- Directed by: Allan Kroeker
- Written by: John MacLachlan Gray
- Produced by: Gary Payne Harold Lee Tichenor
- Starring: Tom Burlinson Donnelly Rhodes Michelle Thrush Raymond Burr
- Cinematography: Ron Orieux
- Edited by: Lara Mazur
- Music by: Michael Conway Baker
- Production company: Crescent Entertainment
- Release date: August 1991 (MWFF);
- Running time: 96 minutes
- Country: Canada
- Language: English

= The Legend of Kootenai Brown =

1991 film

The Legend of Kootenai Brown, retitled Showdown at Williams Creek in the United States, is a Canadian Western drama film, directed by Allan Kroeker and released in 1991. The film stars Tom Burlinson as Kootenay Brown, a mining prospector who was active in the 1860s in British Columbia and Montana, but ended up on trial for murder after killing a man in a duel. The cast also includes Donnelly Rhodes as conman McTooth; Michelle Thrush as Olivia D'Lonais, Brown's Métis love interest; and Raymond Burr as the judge at Brown's murder trial.

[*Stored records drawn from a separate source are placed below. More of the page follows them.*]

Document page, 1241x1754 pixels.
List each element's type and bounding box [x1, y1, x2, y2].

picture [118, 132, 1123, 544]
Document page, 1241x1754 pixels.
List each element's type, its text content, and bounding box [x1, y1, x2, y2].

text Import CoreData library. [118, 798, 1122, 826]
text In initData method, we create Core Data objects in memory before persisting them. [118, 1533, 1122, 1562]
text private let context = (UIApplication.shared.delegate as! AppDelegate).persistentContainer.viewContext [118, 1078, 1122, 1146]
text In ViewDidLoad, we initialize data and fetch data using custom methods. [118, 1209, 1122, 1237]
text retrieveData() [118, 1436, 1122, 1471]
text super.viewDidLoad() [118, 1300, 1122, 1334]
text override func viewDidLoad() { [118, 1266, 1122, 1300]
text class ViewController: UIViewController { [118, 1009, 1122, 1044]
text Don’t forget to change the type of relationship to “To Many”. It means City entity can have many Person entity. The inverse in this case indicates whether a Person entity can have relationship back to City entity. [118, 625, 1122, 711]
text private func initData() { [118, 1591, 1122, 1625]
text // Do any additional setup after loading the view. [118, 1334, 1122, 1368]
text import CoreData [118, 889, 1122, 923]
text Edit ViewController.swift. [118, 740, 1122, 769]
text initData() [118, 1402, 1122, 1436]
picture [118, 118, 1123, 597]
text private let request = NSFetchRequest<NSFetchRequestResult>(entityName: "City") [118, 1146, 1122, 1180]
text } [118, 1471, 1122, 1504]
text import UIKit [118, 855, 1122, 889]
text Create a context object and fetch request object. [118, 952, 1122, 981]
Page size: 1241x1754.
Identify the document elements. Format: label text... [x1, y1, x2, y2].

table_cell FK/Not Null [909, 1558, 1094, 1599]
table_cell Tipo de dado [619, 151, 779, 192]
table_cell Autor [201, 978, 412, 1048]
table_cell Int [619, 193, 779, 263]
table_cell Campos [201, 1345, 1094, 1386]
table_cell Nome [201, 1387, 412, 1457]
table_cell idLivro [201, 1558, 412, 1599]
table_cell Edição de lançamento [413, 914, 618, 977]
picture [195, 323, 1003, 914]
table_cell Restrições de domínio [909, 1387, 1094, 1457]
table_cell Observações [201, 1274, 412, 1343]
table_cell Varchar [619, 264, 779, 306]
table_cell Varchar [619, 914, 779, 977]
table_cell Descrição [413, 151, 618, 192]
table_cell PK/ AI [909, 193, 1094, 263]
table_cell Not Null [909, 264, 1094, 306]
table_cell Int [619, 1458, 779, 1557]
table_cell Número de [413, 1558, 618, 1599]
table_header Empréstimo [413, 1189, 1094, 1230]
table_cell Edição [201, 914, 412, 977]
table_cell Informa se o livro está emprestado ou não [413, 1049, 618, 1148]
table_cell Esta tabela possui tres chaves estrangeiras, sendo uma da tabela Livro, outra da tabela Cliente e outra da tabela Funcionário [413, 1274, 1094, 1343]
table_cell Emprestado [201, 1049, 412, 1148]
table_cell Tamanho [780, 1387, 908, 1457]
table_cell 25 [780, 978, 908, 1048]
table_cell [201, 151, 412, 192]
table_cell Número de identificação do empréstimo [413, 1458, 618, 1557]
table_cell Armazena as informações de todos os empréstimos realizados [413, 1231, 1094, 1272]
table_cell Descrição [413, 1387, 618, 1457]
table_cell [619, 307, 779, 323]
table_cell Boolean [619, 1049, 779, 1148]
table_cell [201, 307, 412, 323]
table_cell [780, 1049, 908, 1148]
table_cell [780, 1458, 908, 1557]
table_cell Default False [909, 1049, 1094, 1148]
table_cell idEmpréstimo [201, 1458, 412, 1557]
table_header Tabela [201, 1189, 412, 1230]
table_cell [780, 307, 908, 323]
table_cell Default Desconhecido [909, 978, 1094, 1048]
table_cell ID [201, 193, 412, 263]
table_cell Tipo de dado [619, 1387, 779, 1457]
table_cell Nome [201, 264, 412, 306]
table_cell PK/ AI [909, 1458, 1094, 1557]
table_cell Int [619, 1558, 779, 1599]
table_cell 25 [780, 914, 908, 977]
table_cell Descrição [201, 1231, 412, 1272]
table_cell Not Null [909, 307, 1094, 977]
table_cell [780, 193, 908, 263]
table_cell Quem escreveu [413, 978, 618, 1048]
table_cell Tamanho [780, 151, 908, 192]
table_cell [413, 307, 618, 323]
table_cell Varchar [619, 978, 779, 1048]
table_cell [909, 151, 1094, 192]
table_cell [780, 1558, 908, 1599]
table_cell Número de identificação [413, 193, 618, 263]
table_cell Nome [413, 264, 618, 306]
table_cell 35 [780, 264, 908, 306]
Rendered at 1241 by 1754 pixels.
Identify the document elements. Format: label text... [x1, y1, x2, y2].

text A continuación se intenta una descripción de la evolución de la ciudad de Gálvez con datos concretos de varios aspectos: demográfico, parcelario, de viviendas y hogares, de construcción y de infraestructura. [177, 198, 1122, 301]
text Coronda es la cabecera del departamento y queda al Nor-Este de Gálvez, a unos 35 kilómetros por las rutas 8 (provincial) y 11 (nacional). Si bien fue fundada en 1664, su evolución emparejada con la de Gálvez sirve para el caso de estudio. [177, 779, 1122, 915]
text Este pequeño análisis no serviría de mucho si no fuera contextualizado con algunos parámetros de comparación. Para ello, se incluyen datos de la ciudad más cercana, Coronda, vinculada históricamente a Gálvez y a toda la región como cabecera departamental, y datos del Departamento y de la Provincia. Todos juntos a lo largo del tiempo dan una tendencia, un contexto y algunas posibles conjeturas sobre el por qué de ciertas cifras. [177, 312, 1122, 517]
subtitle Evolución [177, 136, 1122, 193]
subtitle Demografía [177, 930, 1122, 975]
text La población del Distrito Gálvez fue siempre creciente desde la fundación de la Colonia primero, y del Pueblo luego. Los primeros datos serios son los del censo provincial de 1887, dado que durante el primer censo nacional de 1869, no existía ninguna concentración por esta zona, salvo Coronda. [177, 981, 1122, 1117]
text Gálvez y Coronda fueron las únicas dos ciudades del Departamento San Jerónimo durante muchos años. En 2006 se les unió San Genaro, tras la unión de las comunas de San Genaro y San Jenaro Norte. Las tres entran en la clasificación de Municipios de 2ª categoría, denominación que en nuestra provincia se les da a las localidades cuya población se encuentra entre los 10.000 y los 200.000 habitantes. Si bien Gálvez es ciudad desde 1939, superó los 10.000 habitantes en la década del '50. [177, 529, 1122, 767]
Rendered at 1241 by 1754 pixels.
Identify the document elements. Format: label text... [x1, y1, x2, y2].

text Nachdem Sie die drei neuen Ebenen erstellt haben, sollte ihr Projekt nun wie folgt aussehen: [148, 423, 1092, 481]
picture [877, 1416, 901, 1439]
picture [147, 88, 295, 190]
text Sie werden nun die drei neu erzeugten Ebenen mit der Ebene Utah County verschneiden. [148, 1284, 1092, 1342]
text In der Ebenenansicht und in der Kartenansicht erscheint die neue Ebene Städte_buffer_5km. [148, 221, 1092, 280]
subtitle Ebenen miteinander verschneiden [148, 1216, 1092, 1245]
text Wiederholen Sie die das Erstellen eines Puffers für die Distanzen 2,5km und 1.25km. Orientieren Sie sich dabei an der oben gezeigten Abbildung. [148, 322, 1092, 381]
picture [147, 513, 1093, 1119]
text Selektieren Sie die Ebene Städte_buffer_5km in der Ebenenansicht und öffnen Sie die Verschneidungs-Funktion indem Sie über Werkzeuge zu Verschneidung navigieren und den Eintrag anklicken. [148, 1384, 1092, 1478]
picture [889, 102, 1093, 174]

The film was shot primarily in Barkerville, British Columbia and the Waterton Lakes region of Alberta.

The film received two Genie Award nominations at the 12th Genie Awards in 1991, for Best Overall Sound (Larry Sutton, Bill Sheppard, Paul A. Sharpe) and Best Sound Editing (Gael MacLean, Alison Grace, Mike Keeping, Ingrid Rosen, Anke Bakker).